Note that for a collateral asset beyond its maturity the formula remains intact with the difference that the input underlying/collateral exchange rate is fixed, i.e.
$x_{u→c} = 1e^{18}$
.

#### profitAtMaturity for a levered deposit

$g = w - u$
where
$w$
is the estimated underlier amount withdrawn at maturity (i.e. with an input of
$x_{cu} = 1e^{18}$
and
$\Delta c = c$
) and
$u$
is the deposited underlier amount.
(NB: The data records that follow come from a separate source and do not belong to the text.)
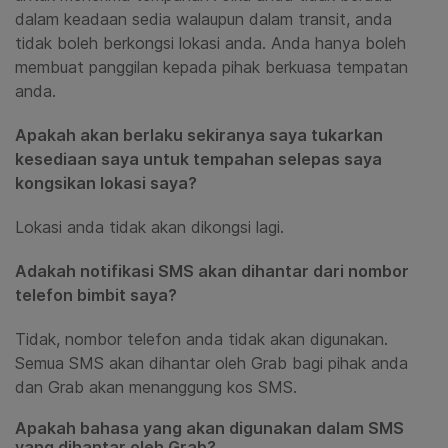
dalam keadaan sedia walaupun dalam transit, anda
tidak boleh berkongsi lokasi anda. Anda hanya boleh
membuat
panggilan kepada pihak berkuasa tempatan
anda.
Apakah akan berlaku sekiranya saya tukarkan
kesediaan saya untuk tempahan selepas saya
kongsikan lokasi saya?
Lokasi anda tidak akan dikongsi lagi.
Adakah notifikasi SMS akan dihantar dari nombor
telefon bimbit saya?
Tidak, nombor telefon anda tidak akan digunakan.
Semua SMS akan dihantar oleh Grab bagi pihak anda
dan Grab akan menanggung kos SMS.
Apakah bahasa yang akan digunakan dalam SMS
yang dihantar oleh Grab?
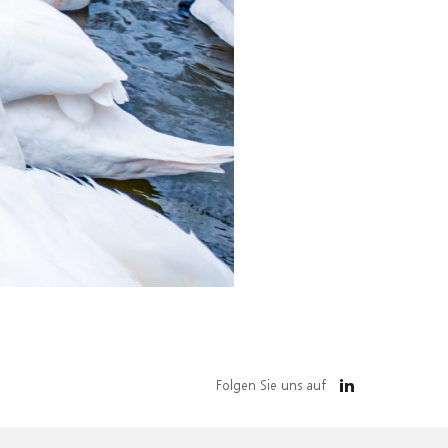
Folgen Sie uns auf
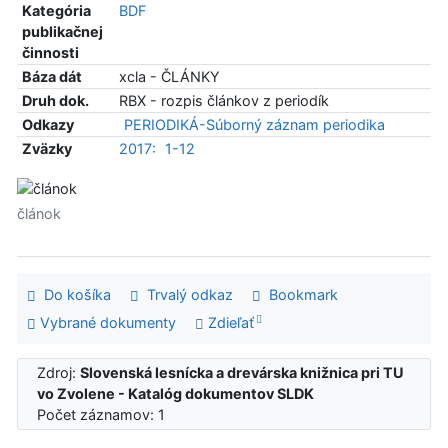
Kategória
BDF
publikačnej
činnosti
Báza dát
xcla - ČLÁNKY
Druh dok.
RBX - rozpis článkov z periodík
Odkazy
PERIODIKÁ-Súborný záznam periodika
Zväzky
2017:
1-12
článok
Do košíka
Trvalý odkaz
Bookmark
Vybrané dokumenty
Zdieľať
Zdroj:
Slovenská lesnícka a drevárska knižnica pri TU
vo Zvolene - Katalóg dokumentov SLDK
Počet záznamov: 1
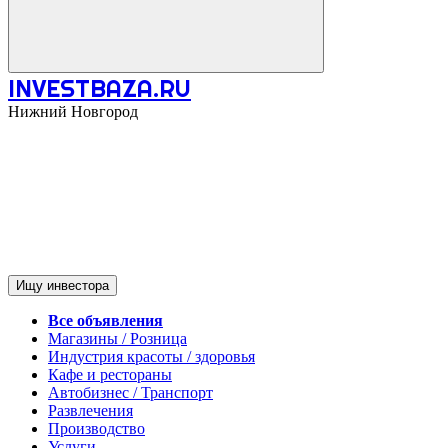
INVESTBAZA.RU
Нижний Новгород
Ищу инвестора
Все объявления
Магазины / Розница
Индустрия красоты / здоровья
Кафе и рестораны
Автобизнес / Транспорт
Развлечения
Производство
Услуги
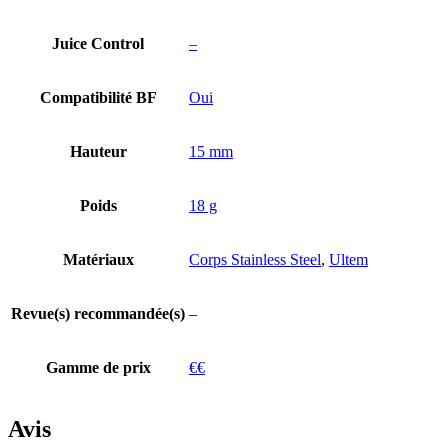
Juice Control
–
Compatibilité BF
Oui
Hauteur
15 mm
Poids
18 g
Matériaux
Corps Stainless Steel
,
Ultem
Revue(s) recommandée(s)
–
Gamme de prix
€€
Avis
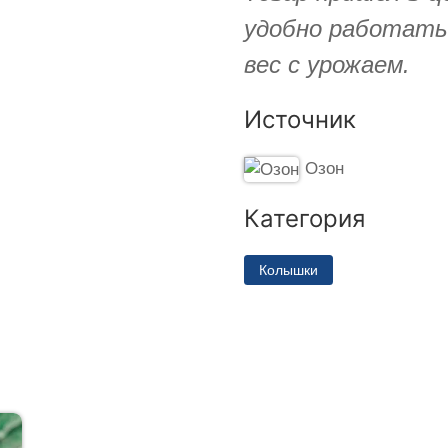
удобно работать
вес с урожаем.
Источник
Озон
Категория
Колышки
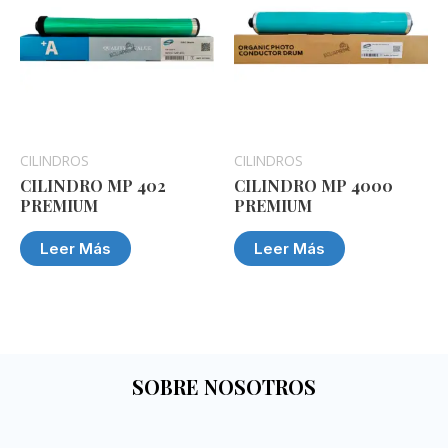
CILINDROS
CILINDROS
CILINDRO MP 402
CILINDRO MP 4000
PREMIUM
PREMIUM
Leer Más
Leer Más
SOBRE NOSOTROS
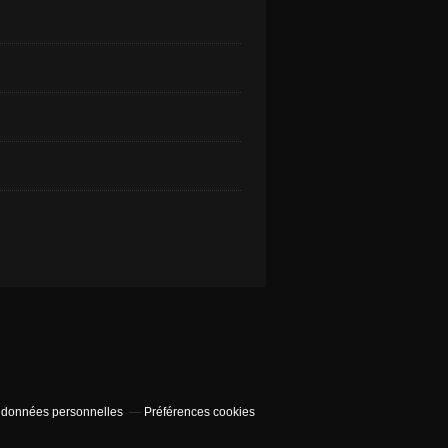
 données personnelles
Préférences cookies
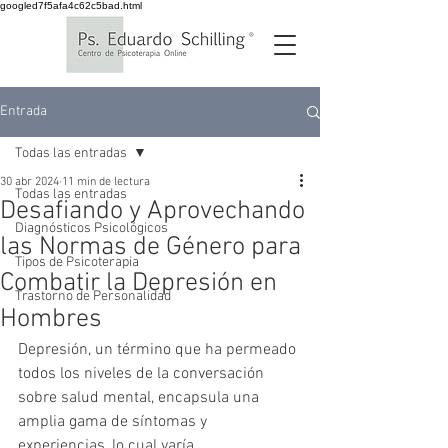
googled7f5afa4c62c5bad.html
Entrada
Todas las entradas
30 abr 2024
11 min de lectura
Todas las entradas
Desafiando y Aprovechando
Diagnósticos Psicológicos
las Normas de Género para
Tipos de Psicoterapia
Combatir la Depresión en
Trastorno de Personalidad
Hombres
Depresión, un término que ha permeado 
todos los niveles de la conversación 
sobre salud mental, encapsula una 
amplia gama de síntomas y 
experiencias, lo cual varía 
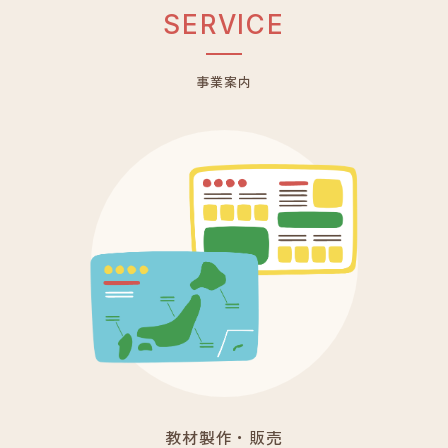
S
E
R
V
I
C
E
事業案内
教材製作・販売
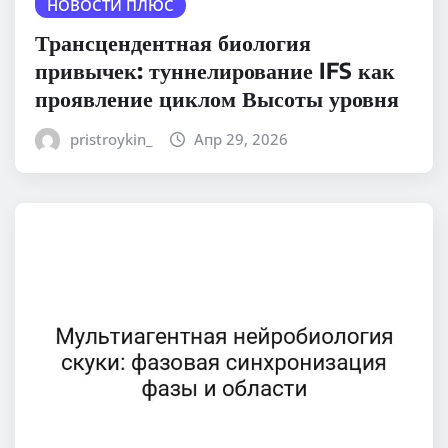
НОВОСТИ ПЛЮС
Трансцендентная биология
привычек: туннелирование IFS как
проявление циклом Высоты уровня
pristroykin_
Апр 29, 2026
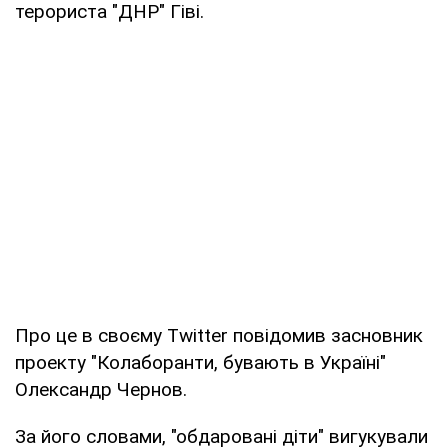
терориста "ДНР" Гіві.
Про це в своєму Тwitter повідомив засновник
проекту "Колаборанти, бувають в Україні"
Олександр Чернов.
За його словами, "обдаровані діти" вигукували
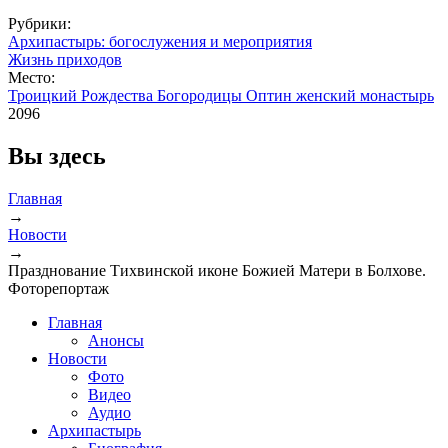
Рубрики:
Архипастырь: богослужения и мероприятия
Жизнь приходов
Место:
Троицкий Рождества Богородицы Оптин женский монастырь
2096
Вы здесь
Главная
→
Новости
→
Празднование Тихвинской иконе Божией Матери в Болхове.
Фоторепортаж
Главная
Анонсы
Новости
Фото
Видео
Аудио
Архипастырь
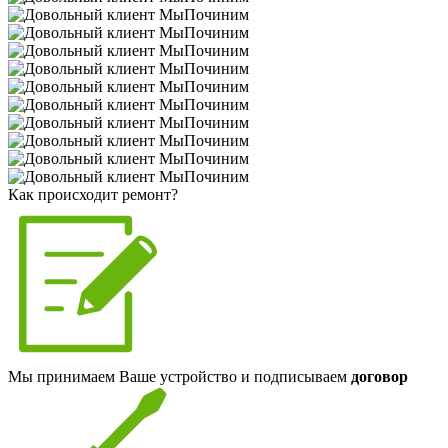
Как происходит ремонт?
Мы принимаем Ваше устройство и подписываем
договор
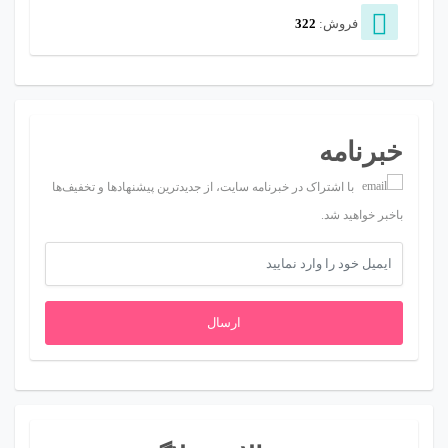
فروش:
322
خبرنامه
با اشتراک در خبرنامه سایت، از جدیدترین پیشنهادها و تخفیف‌ها
باخبر خواهید شد.
ارسال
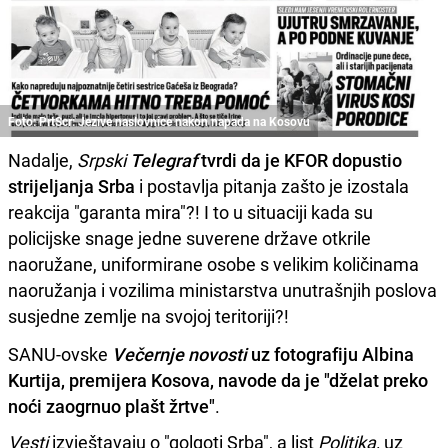
Foto: PrtScr: Jezive naslovnice nakon napada na Kosovu
Nadalje,
Srpski
Telegraf
tvrdi da je KFOR dopustio
strijeljanja Srba
i postavlja pitanja zašto je izostala
reakcija "garanta mira"?! I to u situaciji kada su
policijske snage jedne suverene države otkrile
naoružane, uniformirane osobe s velikim količinama
naoružanja i vozilima ministarstva unutrašnjih poslova
susjedne zemlje na svojoj teritoriji?!
SANU-ovske
Večernje novosti
uz fotografiju Albina
Kurtija, premijera Kosova, navode da je "dželat preko
noći zaogrnuo plašt žrtve"
.
Vesti
izvještavaju o "golgoti Srba", a list
Politika,
uz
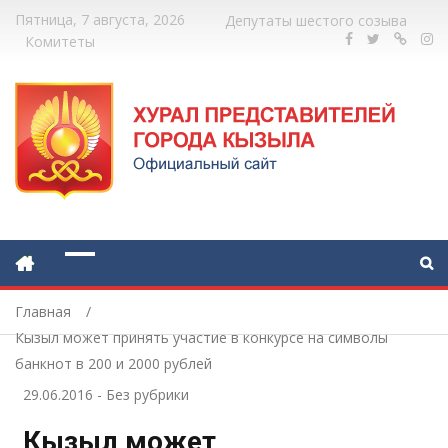
Пятница, 7 августа, 2026
Депутаты шестого созыва
Комитеты
Главная
Кызыл может принять участие в конкурсе на символы
банкнот в 200 и 2000 рублей
29.06.2016
-
Без рубрики
Кызыл может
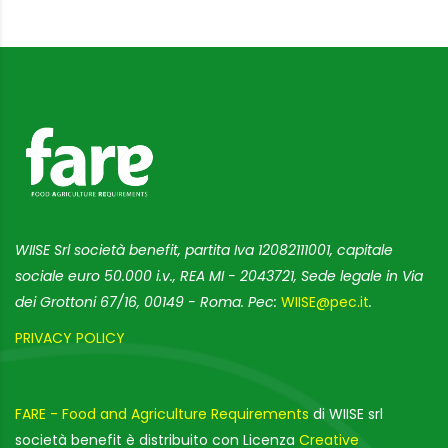
WIISE Srl società benefit, partita Iva 12082111001, capitale
sociale euro 50.000 i.v., REA MI - 2043721, Sede legale in Via
dei Grottoni 67/16, 00149 - Roma. Pec:
WIISE@pec.it
.
PRIVACY POLICY
FARE - Food and Agriculture Requirements
di WIISE srl
società benefit è distribuito con Licenza
Creative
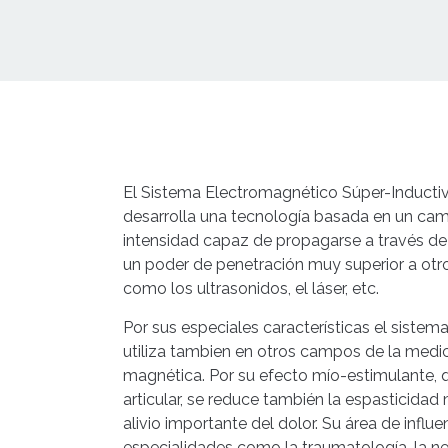
El Sistema Electromagnético Súper-Inducti
desarrolla una tecnología basada en un ca
intensidad capaz de propagarse a través de 
un poder de penetración muy superior a otr
como los ultrasonidos, el láser, etc.
Por sus especiales características el sistema
utiliza tambien en otros campos de la medi
magnética. Por su efecto mío-estimulante, 
articular, se reduce también la espasticida
alivio importante del dolor. Su área de influe
especialidades como la traumatología, la ne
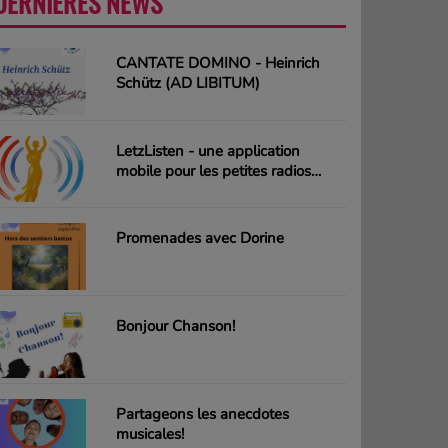
DERNIÈRES NEWS
PLUS
CANTATE DOMINO - Heinrich
Schütz (AD LIBITUM)
LetzListen - une application
mobile pour les petites radios
luxembourgeoises
Promenades avec Dorine
Bonjour Chanson!
Partageons les anecdotes
musicales!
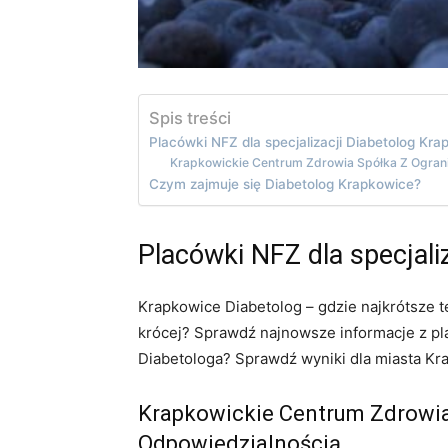
Spis treści
Placówki NFZ dla specjalizacji Diabetolog Kr
Krapkowickie Centrum Zdrowia Spółka Z Ogran
Czym zajmuje się Diabetolog Krapkowice?
Placówki NFZ dla specjali
Krapkowice Diabetolog – gdzie najkrótsze 
krócej? Sprawdź najnowsze informacje z pla
Diabetologa? Sprawdź wyniki dla miasta Kr
Krapkowickie Centrum Zdrowia
Odpowiedzialnością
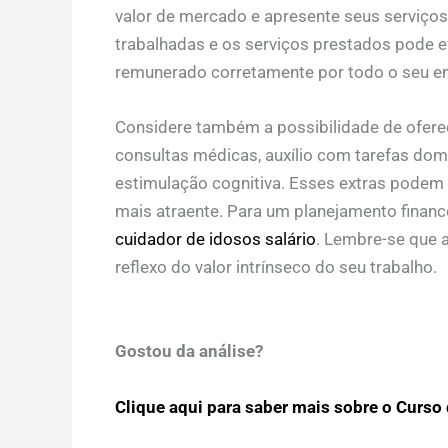
valor de mercado e apresente seus serviços
trabalhadas e os serviços prestados pode ev
remunerado corretamente por todo o seu 
Considere também a possibilidade de ofer
consultas médicas, auxílio com tarefas dom
estimulação cognitiva. Esses extras podem 
mais atraente. Para um planejamento financ
cuidador de idosos salário
. Lembre-se que 
reflexo do valor intrínseco do seu trabalho.
Gostou da análise?
Clique aqui para saber mais sobre o Curso d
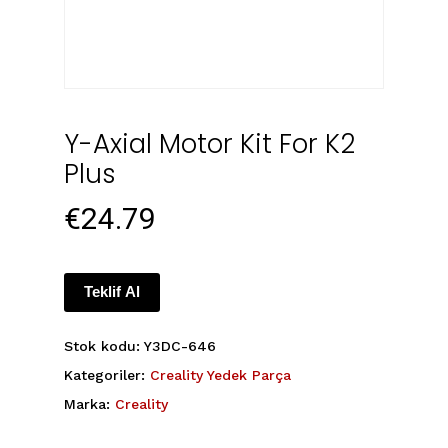
Y-Axial Motor Kit For K2
Plus
€
24.79
Teklif Al
Stok kodu:
Y3DC-646
Kategoriler:
Creality Yedek Parça
Marka:
Creality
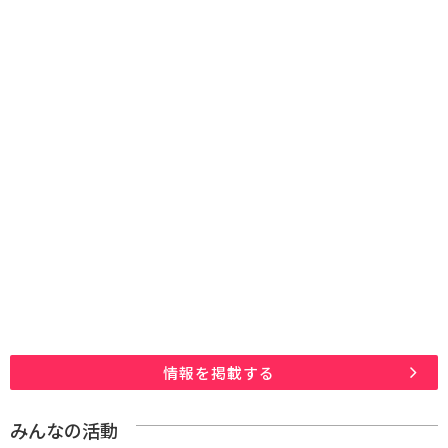
情報を掲載する
みんなの活動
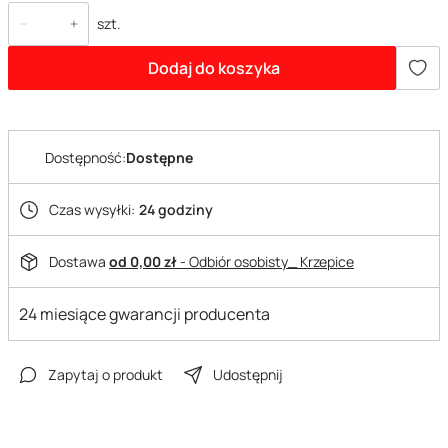
szt.
Dodaj do koszyka
Dostępność:
Dostępne
Czas wysyłki:
24 godziny
Dostawa
od 0,00 zł
- Odbiór osobisty_ Krzepice
24 miesiące gwarancji producenta
Zapytaj o produkt
Udostępnij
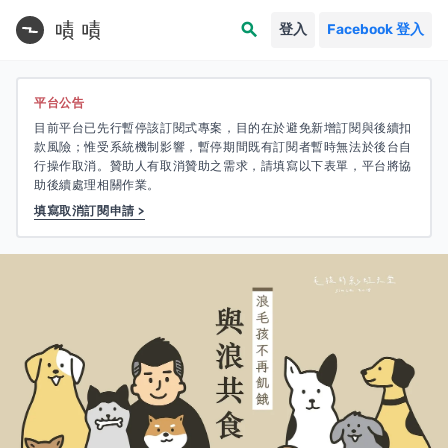
search
登入
Facebook 登入
平台公告
目前平台已先行暫停該訂閱式專案，目的在於避免新增訂閱與後續扣
款風險；惟受系統機制影響，暫停期間既有訂閱者暫時無法於後台自
行操作取消。贊助人有取消贊助之需求，請填寫以下表單，平台將協
助後續處理相關作業。
填寫取消訂閱申請 >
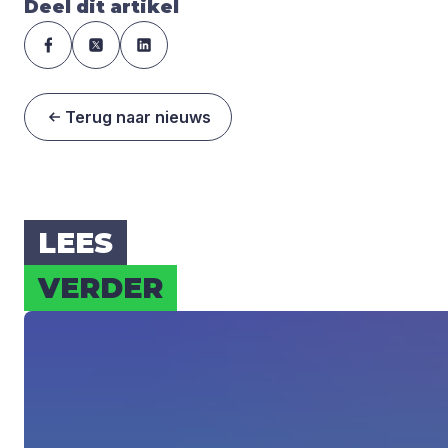
Deel dit artikel
Terug naar nieuws
LEES
VER­DER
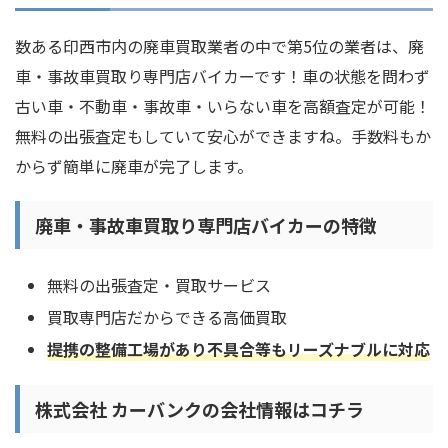
数ある印西市内の廃車買取業者の中で第5位の業者は、廃
車・事故車買取り専門店バイカーです！車の状態を問わず
古い車・不動車・事故車・いらない車を高額査定が可能！
無料の出張査定もしていて安心ができますね。手数料もか
からず簡単に廃車が完了します。
廃車・事故車買取り専門店バイカーの特徴
無料の出張査定・買取サービス
買取専門店だからできる高価買取
提携の整備工場があり不具合等もリーズナブルに対応
株式会社 カーバンクの会社情報はコチラ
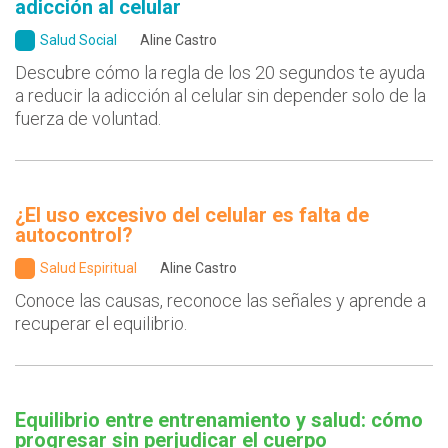
adicción al celular
Salud Social
Aline Castro
Descubre cómo la regla de los 20 segundos te ayuda
a reducir la adicción al celular sin depender solo de la
fuerza de voluntad.
¿El uso excesivo del celular es falta de
autocontrol?
Salud Espiritual
Aline Castro
Conoce las causas, reconoce las señales y aprende a
recuperar el equilibrio.
Equilibrio entre entrenamiento y salud: cómo
progresar sin perjudicar el cuerpo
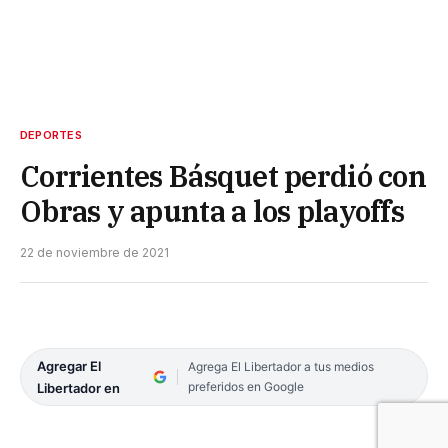
DEPORTES
Corrientes Básquet perdió con
Obras y apunta a los playoffs
22 de noviembre de 2021
Agregar El
Agrega El Libertador a tus medios
preferidos en Google
Libertador en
It is further assumed that the collateral token can be redeemed for underlier tokens at a rate of
$x_{cu}=1e^{18}$
.

#### yieldToMaturity for a levered deposit

$y_{\text{maturity}} = \begin{cases} \frac{(u + g)1e^{18}}{u} - 1e^{18} &\text{if}\quad u>0 \\ \infty &\text{else} \end{cases}$
where
$u$
is the deposited underlier amount and
$g$
is the estimated profitAtMaturity.

#### yieldToMaturity to annualYield

$y_{\text{year}} = \begin{cases} (1e^{18}+y_{\text{maturity}})^{\frac{31622400}{T-t}}-1e^{18} & \text{if } t < T \\ 0 &\text{else} \end{cases}$

#### Minimal amountOut for a max slippagePercentage
$a_s = \frac{a(1e^{18}-s_\text{percentage})}{1e^{18}}$
$a$
is the estimated amountOut without accounting for slippage.